29 Causal Decision-Making

Status: Draft

v0.4

29.1 Learning Objectives

After reading this chapter, you will be able to:

Understand Markov boundary and Markov blanket as principled criteria for determining CDM scope
Determine which variables (nodes) should be included or excluded in a CDM using Markov boundary
Connect Markov blanket to the Free Energy Principle and CDM model boundaries
Make interventional decisions using causal models
Treat uncertainty as central: robust decisions over model and parameter uncertainty

29.2 Introduction

Decision-making requires answering “what if” questions: what happens under different policies? (Murphy 2003; Schulam and Saria 2017; Tennenholtz et al. 2020) This chapter formalises causal decision-making and shows how to determine CDM scope using Markov boundary and Markov blanket.

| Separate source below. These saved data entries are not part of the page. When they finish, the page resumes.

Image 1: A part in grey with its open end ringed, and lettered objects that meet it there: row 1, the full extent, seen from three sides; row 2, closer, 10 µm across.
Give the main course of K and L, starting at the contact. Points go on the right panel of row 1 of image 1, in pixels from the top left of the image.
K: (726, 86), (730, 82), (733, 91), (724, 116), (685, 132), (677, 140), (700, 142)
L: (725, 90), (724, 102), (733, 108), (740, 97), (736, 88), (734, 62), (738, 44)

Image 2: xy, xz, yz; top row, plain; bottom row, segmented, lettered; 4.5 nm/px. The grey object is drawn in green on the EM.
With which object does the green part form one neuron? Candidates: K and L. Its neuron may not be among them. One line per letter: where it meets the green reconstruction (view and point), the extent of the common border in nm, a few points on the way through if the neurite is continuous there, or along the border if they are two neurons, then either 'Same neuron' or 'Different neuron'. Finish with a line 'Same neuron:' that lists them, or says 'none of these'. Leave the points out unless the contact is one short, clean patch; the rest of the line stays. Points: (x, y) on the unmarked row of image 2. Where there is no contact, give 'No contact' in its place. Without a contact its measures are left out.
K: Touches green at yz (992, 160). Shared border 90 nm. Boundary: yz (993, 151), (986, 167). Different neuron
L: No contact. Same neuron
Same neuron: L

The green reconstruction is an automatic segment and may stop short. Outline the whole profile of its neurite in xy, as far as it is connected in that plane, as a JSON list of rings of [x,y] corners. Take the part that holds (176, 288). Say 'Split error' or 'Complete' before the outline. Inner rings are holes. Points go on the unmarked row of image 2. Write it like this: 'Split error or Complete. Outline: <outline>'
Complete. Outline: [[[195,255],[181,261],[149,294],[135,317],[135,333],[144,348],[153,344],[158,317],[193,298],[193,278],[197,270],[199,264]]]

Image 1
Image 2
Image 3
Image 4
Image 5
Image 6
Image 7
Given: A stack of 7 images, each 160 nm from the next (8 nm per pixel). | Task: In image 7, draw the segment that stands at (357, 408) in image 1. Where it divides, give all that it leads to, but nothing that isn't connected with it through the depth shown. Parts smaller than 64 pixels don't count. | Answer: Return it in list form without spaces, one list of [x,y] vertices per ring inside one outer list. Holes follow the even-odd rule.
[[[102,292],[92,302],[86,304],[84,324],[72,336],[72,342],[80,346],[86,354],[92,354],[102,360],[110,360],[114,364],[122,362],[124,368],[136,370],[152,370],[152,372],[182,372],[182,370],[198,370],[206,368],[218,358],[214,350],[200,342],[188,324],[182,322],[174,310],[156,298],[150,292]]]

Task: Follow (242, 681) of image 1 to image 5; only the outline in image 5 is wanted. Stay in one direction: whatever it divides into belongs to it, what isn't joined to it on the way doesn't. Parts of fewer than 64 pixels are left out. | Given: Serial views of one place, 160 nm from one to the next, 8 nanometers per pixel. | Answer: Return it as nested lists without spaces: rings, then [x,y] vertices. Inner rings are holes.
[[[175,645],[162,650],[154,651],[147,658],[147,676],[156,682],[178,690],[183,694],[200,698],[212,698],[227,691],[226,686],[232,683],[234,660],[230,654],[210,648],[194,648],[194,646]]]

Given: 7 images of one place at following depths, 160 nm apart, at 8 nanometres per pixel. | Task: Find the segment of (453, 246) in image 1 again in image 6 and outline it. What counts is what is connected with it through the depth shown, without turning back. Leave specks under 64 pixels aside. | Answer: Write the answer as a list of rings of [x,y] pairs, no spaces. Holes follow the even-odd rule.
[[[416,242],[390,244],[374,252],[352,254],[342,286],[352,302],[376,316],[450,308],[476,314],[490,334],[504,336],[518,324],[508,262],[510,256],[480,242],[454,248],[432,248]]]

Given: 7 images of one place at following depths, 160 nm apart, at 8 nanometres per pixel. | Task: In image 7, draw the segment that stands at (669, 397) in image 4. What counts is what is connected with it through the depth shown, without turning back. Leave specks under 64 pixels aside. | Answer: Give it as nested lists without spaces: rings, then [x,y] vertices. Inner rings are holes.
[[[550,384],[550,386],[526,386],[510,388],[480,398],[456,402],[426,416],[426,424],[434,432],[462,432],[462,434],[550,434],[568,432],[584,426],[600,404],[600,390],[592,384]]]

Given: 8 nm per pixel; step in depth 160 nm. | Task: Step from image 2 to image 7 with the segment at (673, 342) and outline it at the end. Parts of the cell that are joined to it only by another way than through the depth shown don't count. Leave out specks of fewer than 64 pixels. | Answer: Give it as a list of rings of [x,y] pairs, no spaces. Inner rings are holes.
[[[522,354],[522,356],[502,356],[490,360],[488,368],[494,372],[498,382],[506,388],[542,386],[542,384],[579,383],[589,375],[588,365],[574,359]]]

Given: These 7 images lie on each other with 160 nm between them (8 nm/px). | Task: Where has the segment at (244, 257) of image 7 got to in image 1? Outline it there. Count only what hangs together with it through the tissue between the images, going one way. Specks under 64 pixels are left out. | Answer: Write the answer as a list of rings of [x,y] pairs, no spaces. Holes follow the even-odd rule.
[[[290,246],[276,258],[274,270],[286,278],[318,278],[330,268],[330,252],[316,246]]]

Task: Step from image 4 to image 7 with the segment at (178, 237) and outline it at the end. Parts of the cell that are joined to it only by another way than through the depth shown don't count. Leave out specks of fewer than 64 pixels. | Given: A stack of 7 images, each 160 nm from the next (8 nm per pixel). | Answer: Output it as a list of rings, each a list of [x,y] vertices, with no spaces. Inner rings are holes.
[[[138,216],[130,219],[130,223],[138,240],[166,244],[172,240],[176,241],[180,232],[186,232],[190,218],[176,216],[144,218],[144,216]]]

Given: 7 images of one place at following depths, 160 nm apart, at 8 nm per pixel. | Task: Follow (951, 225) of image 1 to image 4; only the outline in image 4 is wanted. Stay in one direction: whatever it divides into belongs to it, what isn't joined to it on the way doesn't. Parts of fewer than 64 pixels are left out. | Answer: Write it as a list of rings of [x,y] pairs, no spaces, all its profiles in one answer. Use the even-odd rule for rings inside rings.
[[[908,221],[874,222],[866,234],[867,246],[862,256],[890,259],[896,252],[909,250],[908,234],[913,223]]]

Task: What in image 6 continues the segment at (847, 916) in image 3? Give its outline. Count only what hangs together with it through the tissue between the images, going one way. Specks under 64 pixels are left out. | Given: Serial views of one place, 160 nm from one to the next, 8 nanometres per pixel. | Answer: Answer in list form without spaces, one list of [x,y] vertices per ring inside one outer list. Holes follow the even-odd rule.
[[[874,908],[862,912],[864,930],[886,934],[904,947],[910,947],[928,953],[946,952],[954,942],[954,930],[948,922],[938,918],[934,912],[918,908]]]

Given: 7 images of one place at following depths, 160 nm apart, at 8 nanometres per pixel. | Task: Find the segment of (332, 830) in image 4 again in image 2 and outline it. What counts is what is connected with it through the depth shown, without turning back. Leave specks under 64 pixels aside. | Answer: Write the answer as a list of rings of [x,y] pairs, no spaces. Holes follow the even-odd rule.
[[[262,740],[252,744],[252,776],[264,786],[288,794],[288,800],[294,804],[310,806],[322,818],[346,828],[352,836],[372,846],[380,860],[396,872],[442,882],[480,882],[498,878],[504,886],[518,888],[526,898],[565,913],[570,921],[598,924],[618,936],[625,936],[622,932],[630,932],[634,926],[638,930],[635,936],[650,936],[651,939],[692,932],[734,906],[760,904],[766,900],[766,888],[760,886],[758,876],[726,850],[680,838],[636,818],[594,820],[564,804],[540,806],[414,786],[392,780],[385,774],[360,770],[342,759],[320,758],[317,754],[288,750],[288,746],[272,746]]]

A fundamental question in causal decision-making is: which variables (nodes) should be included or excluded in a CDM? This question is answered by the concepts of Markov boundary (introduced in Graph Theory and Causal Patterns) and Markov blanket (introduced in From Structure to Time: FEP and Attractors), which provide principled criteria for determining the minimal set of variables needed for causal reasoning and decision-making.

29.3 Determining CDM Scope: Markov Boundary and Markov Blanket

29.3.1 The Problem: What to Include in a CDM?

When constructing a CDM for decision-making, we must decide which variables (nodes) to include. Including too many variables makes the model unnecessarily complex and computationally expensive. Including too few variables risks omitting important causal relationships, leading to biased policy evaluations.

The Markov boundary (introduced in Graph Theory and Causal Patterns) and Markov blanket (introduced in From Structure to Time: FEP and Attractors) provide complementary, principled answers to this question.

29.3.2 Markov Boundary: Graph-Theoretic Minimal Set

The Markov boundary of a target variable \(Y\) is the minimal set of variables needed for causal reasoning about \(Y\) at all three levels of Reason (Pearl 1988, 2014):

Level 1 (Association): Given \(\text{MB}(Y)\), no other variables provide additional information about \(Y\)
Level 2 (Intervention): The Markov boundary identifies which variables must be included to properly adjust for confounding
Level 3 (Counterfactual): The Markov boundary determines which variables are needed to compute counterfactual outcomes

Inclusion principle: When building a CDM for decision-making about outcome \(Y\), we should include at minimum the Markov boundary of \(Y\). This ensures we have all necessary information while avoiding unnecessary complexity.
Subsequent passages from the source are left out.